A particle of mass $$9.1 \times 10^{-31}$$ kg travels in a medium with a speed of $$10^6$$ m s$$^{-1}$$ and a photon of radiation of linear momentum $$10^{-27}$$ kg m s$$^{-1}$$ travels in a vacuum. The wavelength of the photon is _________ times the wavelength of the particle.

For a material particle, the de-Broglie relation gives the wavelength as $$\lambda = \frac{h}{p}$$, where $$h$$ is Planck’s constant and $$p$$ is the linear momentum.

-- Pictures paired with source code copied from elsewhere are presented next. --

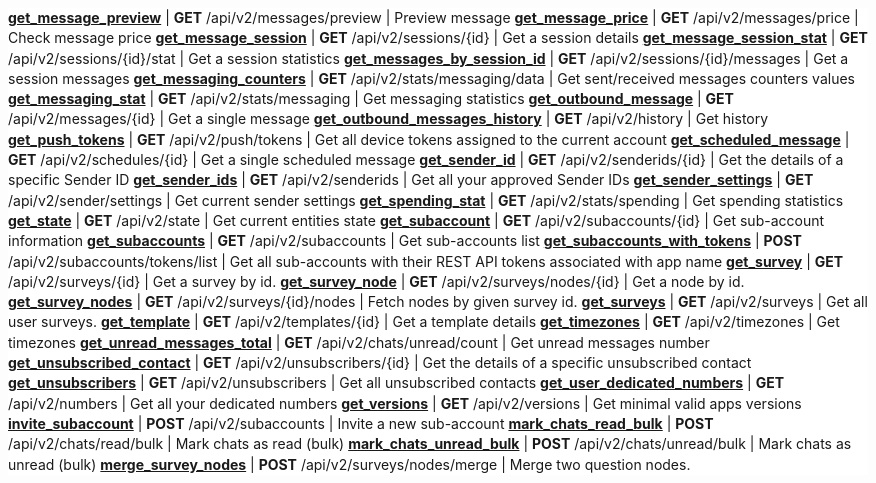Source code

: [**get_message_preview**](TextMagicApi.md#get_message_preview) | **GET** /api/v2/messages/preview | Preview message
[**get_message_price**](TextMagicApi.md#get_message_price) | **GET** /api/v2/messages/price | Check message price
[**get_message_session**](TextMagicApi.md#get_message_session) | **GET** /api/v2/sessions/{id} | Get a session details
[**get_message_session_stat**](TextMagicApi.md#get_message_session_stat) | **GET** /api/v2/sessions/{id}/stat | Get a session statistics
[**get_messages_by_session_id**](TextMagicApi.md#get_messages_by_session_id) | **GET** /api/v2/sessions/{id}/messages | Get a session messages
[**get_messaging_counters**](TextMagicApi.md#get_messaging_counters) | **GET** /api/v2/stats/messaging/data | Get sent/received messages counters values
[**get_messaging_stat**](TextMagicApi.md#get_messaging_stat) | **GET** /api/v2/stats/messaging | Get messaging statistics
[**get_outbound_message**](TextMagicApi.md#get_outbound_message) | **GET** /api/v2/messages/{id} | Get a single message
[**get_outbound_messages_history**](TextMagicApi.md#get_outbound_messages_history) | **GET** /api/v2/history | Get history
[**get_push_tokens**](TextMagicApi.md#get_push_tokens) | **GET** /api/v2/push/tokens | Get all device tokens assigned to the current account
[**get_scheduled_message**](TextMagicApi.md#get_scheduled_message) | **GET** /api/v2/schedules/{id} | Get a single scheduled message
[**get_sender_id**](TextMagicApi.md#get_sender_id) | **GET** /api/v2/senderids/{id} | Get the details of a specific Sender ID
[**get_sender_ids**](TextMagicApi.md#get_sender_ids) | **GET** /api/v2/senderids | Get all your approved Sender IDs
[**get_sender_settings**](TextMagicApi.md#get_sender_settings) | **GET** /api/v2/sender/settings | Get current sender settings
[**get_spending_stat**](TextMagicApi.md#get_spending_stat) | **GET** /api/v2/stats/spending | Get spending statistics
[**get_state**](TextMagicApi.md#get_state) | **GET** /api/v2/state | Get current entities state
[**get_subaccount**](TextMagicApi.md#get_subaccount) | **GET** /api/v2/subaccounts/{id} | Get sub-account information
[**get_subaccounts**](TextMagicApi.md#get_subaccounts) | **GET** /api/v2/subaccounts | Get sub-accounts list
[**get_subaccounts_with_tokens**](TextMagicApi.md#get_subaccounts_with_tokens) | **POST** /api/v2/subaccounts/tokens/list | Get all sub-accounts with their REST API tokens associated with app name
[**get_survey**](TextMagicApi.md#get_survey) | **GET** /api/v2/surveys/{id} | Get a survey by id.
[**get_survey_node**](TextMagicApi.md#get_survey_node) | **GET** /api/v2/surveys/nodes/{id} | Get a node by id.
[**get_survey_nodes**](TextMagicApi.md#get_survey_nodes) | **GET** /api/v2/surveys/{id}/nodes | Fetch nodes by given survey id.
[**get_surveys**](TextMagicApi.md#get_surveys) | **GET** /api/v2/surveys | Get all user surveys.
[**get_template**](TextMagicApi.md#get_template) | **GET** /api/v2/templates/{id} | Get a template details
[**get_timezones**](TextMagicApi.md#get_timezones) | **GET** /api/v2/timezones | Get timezones
[**get_unread_messages_total**](TextMagicApi.md#get_unread_messages_total) | **GET** /api/v2/chats/unread/count | Get unread messages number
[**get_unsubscribed_contact**](TextMagicApi.md#get_unsubscribed_contact) | **GET** /api/v2/unsubscribers/{id} | Get the details of a specific unsubscribed contact
[**get_unsubscribers**](TextMagicApi.md#get_unsubscribers) | **GET** /api/v2/unsubscribers | Get all unsubscribed contacts
[**get_user_dedicated_numbers**](TextMagicApi.md#get_user_dedicated_numbers) | **GET** /api/v2/numbers | Get all your dedicated numbers
[**get_versions**](TextMagicApi.md#get_versions) | **GET** /api/v2/versions | Get minimal valid apps versions
[**invite_subaccount**](TextMagicApi.md#invite_subaccount) | **POST** /api/v2/subaccounts | Invite a new sub-account
[**mark_chats_read_bulk**](TextMagicApi.md#mark_chats_read_bulk) | **POST** /api/v2/chats/read/bulk | Mark chats as read (bulk)
[**mark_chats_unread_bulk**](TextMagicApi.md#mark_chats_unread_bulk) | **POST** /api/v2/chats/unread/bulk | Mark chats as unread (bulk)
[**merge_survey_nodes**](TextMagicApi.md#merge_survey_nodes) | **POST** /api/v2/surveys/nodes/merge | Merge two question nodes.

Case 1: Particle of mass $$m = 9.1 \times 10^{-31}\,\text{kg}$$ moving with speed $$v = 10^{6}\,\text{m s}^{-1}$$
  Momentum of particle: $$p_{\text{particle}} = m v = (9.1 \times 10^{-31})(10^{6}) = 9.1 \times 10^{-25}\,\text{kg m s}^{-1} \;-(1)$$
  de-Broglie wavelength of particle: $$\lambda_{\text{particle}} = \frac{h}{p_{\text{particle}}}$$

Case 2: Photon with given momentum $$p_{\text{photon}} = 10^{-27}\,\text{kg m s}^{-1}$$
  Wavelength of photon: $$\lambda_{\text{photon}} = \frac{h}{p_{\text{photon}}}$$

Required ratio of wavelengths:
$$\frac{\lambda_{\text{photon}}}{\lambda_{\text{particle}}} = \frac{\frac{h}{p_{\text{photon}}}}{\frac{h}{p_{\text{particle}}}} = \frac{p_{\text{particle}}}{p_{\text{photon}}}$$ Substituting from $$(1)$$:
$$\frac{\lambda_{\text{photon}}}{\lambda_{\text{particle}}} = \frac{9.1 \times 10^{-25}}{10^{-27}} = 9.1 \times 10^{2} = 910$$

Therefore, the wavelength of the photon is 910 times the wavelength of the particle.